Boundary Surveys

Thank you Butch for a wonderful job. Let me confess, expectations of our neighbor’s reactions prompted me to think ‘I am the first person he’ll need to convince’. Well you have done so, splendidly I may add. I have read through the entire chain of all four deeds, I have devoured the survey map (love the deed wording running along the boundaries) and am unequivocally convinced. Your incredibly high degree of professionalism has been apparent throughout this entire process, and has been quite comforting in the face of threatened litigation… We are looking forward to seeing our final monuments. Thanks again!

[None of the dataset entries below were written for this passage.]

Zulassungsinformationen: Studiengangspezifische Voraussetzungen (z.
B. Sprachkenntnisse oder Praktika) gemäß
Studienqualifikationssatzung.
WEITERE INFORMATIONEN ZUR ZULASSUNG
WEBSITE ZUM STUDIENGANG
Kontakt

Amy J. Lomasney (Wells Beach, Maine)

Maine Boundary Consultants specializes in performing top quality typical Boundary Surveys for all types of land owners. We have performed thousands of Boundary Surveys since 1988. A typical Boundary Survey usually ranges between one half acre to more than twenty acres. Usually a client requests a Boundary Survey for the following reasons: buying or selling, to determine acreage, and or to define and confirm boundary lines and or corners, known as Retracement Surveys. Boundary Surveys are performed according to the
Standards of Practice.

The first step to complete a Boundary Survey is a comprehensive research phase. This includes a deed study of the parcel being surveyed, and that of your abutters, sometimes going back in time to determine the creation of each boundary line. Field work is the second step, which involves locating key physical boundary evidence such as corner monuments, and boundary line evidence. Also, improvements, roads and other physical features are located. Then office calculations are performed on the information gathered during the field work and matched with an analysis and comparison with the information found during the research phase.

The results of a Boundary Survey include:

  1. A Boundary Survey Map, generally 24”x36”, prepared for the purpose of recording in the Registry of Deeds.
  2. Monuments set at pertinent locations, being previously unmarked corners.
  3. A written Legal Description describing the property bounds in words.
  4. Written Report Notes discussing the results of the survey work.